Cet objet commun, qui, dans les aristocraties, unit les magistrats à l’intérêt d’une partie de leurs contemporains, les identifie encore et les soumet pour ainsi dire à celui des races futures. Ils travaillent pour l’avenir aussi bien que pour le présent. Le magistrat aristocratique est donc poussé tout à la fois vers un même point, par les passions des gouvernés, par les siennes propres, et je pourrais presque dire par les passions de sa postérité.
Comment s’étonner s’il ne résiste point ? Aussi voit-on souvent, dans les aristocraties, l’esprit de classe entraîner ceux mêmes qu’il ne corrompt pas, et faire qu’à leur insu ils accommodent peu à peu la société à leur usage, et la préparent pour leurs descendants.
Je ne sais s’il a jamais existé une aristocratie aussi libérale que celle d’Angleterre, et qui ait, sans interruption, fourni au gouvernement du pays des hommes aussi dignes et aussi éclairés.
Il est cependant facile de reconnaître que dans la législation anglaise le bien du pauvre a fini par être souvent sacrifié à celui du riche, et les droits du plus grand nombre aux privilèges de quelques-uns : aussi l’Angleterre, de nos jours, réunit-elle dans son sein tout ce que la fortune a de plus extrême, et l’on y rencontre des misères qui égalent presque sa puissance et sa gloire.
Aux États-Unis, où les fonctionnaires publics n’ont point d’intérêt de classe à faire prévaloir, la marche générale et continue du gouvernement est bienfaisante, quoique les gouvernants soient souvent inhabiles, et quelquefois méprisables.
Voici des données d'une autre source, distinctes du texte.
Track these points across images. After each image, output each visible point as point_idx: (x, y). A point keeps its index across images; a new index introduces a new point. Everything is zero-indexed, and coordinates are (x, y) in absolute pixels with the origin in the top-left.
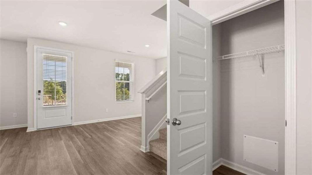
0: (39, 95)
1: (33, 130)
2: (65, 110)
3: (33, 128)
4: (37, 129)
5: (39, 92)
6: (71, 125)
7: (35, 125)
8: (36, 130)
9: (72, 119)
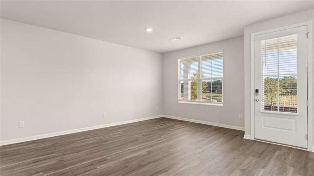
0: (256, 95)
1: (250, 139)
2: (294, 120)
3: (250, 136)
4: (255, 139)
5: (257, 91)
6: (306, 149)
7: (252, 133)
8: (253, 139)
9: (307, 139)
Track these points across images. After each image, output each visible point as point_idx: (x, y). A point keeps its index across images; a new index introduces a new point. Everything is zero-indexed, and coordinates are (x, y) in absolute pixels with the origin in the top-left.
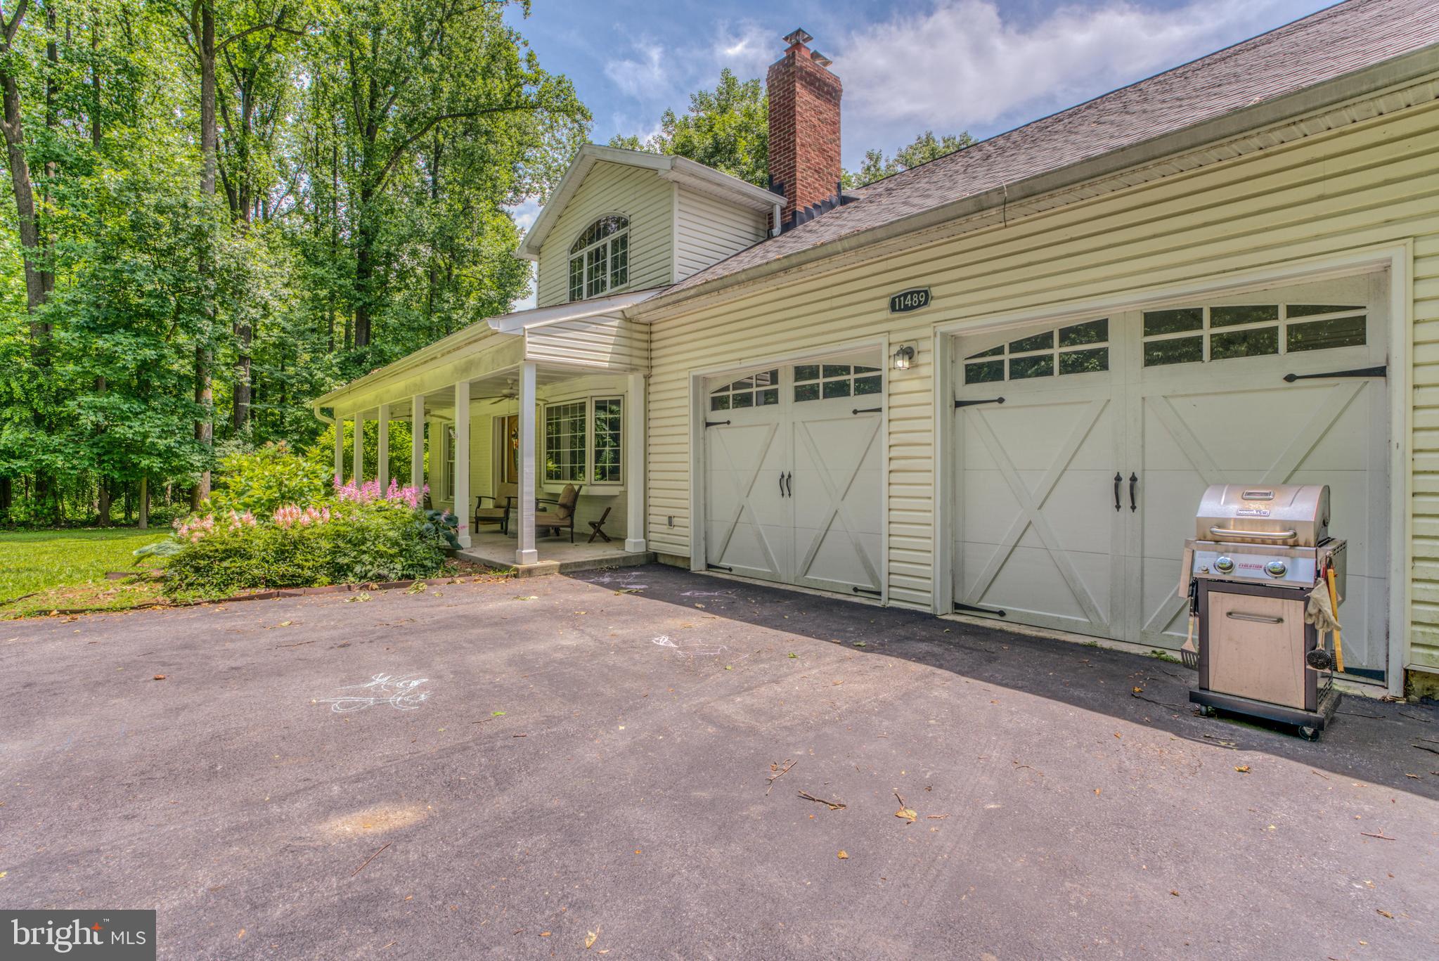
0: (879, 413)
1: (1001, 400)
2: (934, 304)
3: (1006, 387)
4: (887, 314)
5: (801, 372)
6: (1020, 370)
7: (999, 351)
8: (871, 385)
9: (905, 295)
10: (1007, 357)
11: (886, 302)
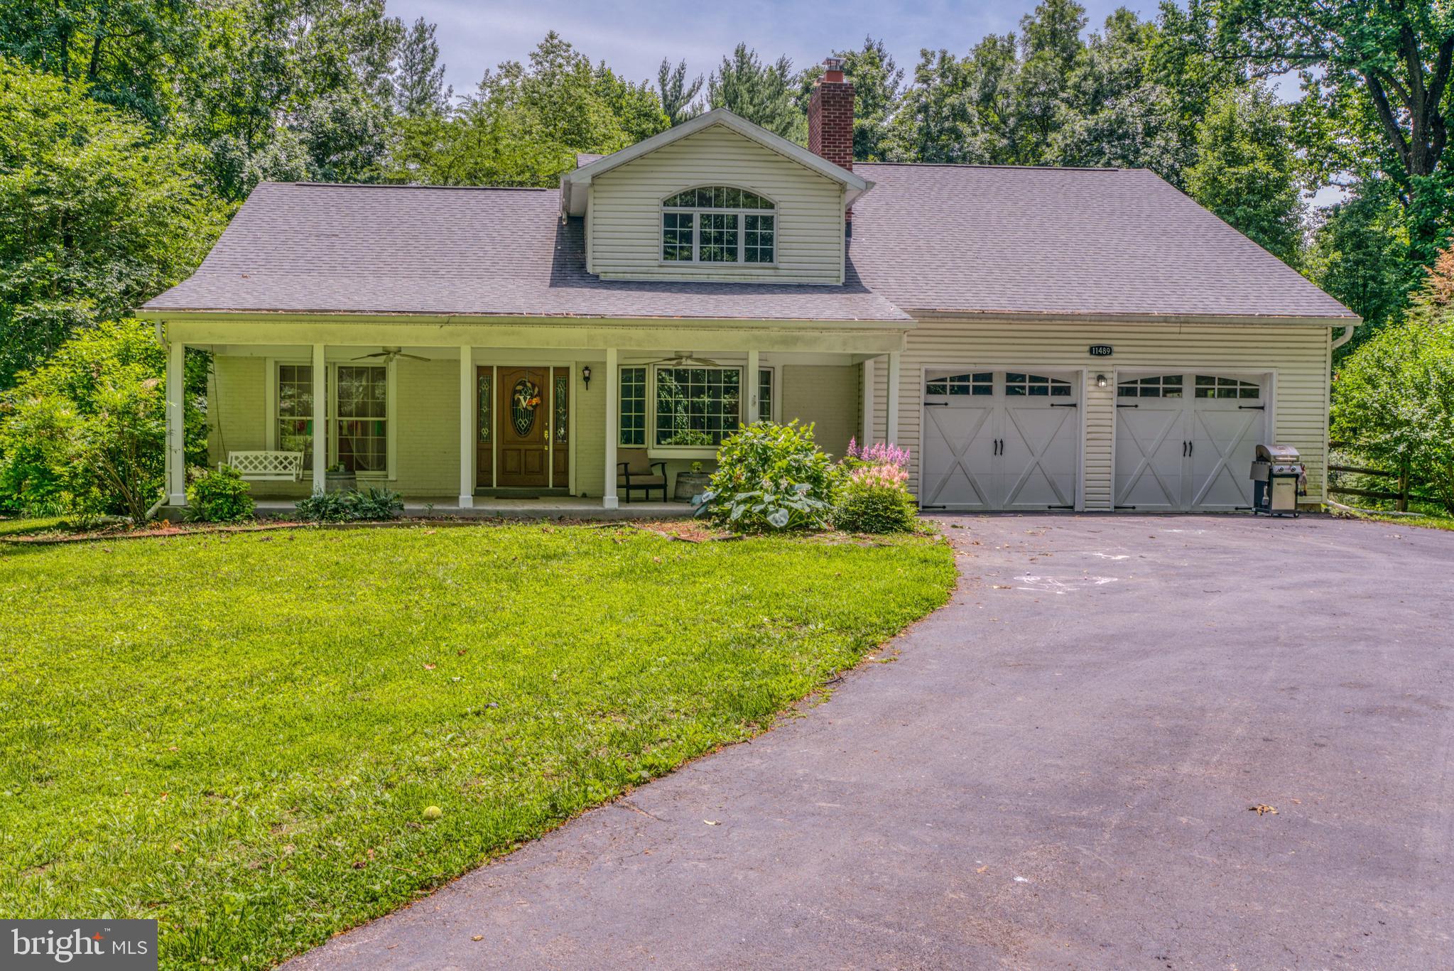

Il y a donc, au fond des institutions démocratiques, une tendance cachée qui fait souvent concourir les hommes à la prospérité générale, malgré leurs vices ou leurs erreurs, tandis que dans les institutions aristocratiques il se découvre quelquefois une pente secrète qui, en dépit des talents et des vertus, les entraîne à contribuer aux misères de leurs semblables. C’est ainsi qu’il peut arriver que, dans les gouvernements aristocratiques, les hommes publics fassent le mal sans le vouloir, et que dans les démocraties ils produisent le bien sans en avoir la pensée.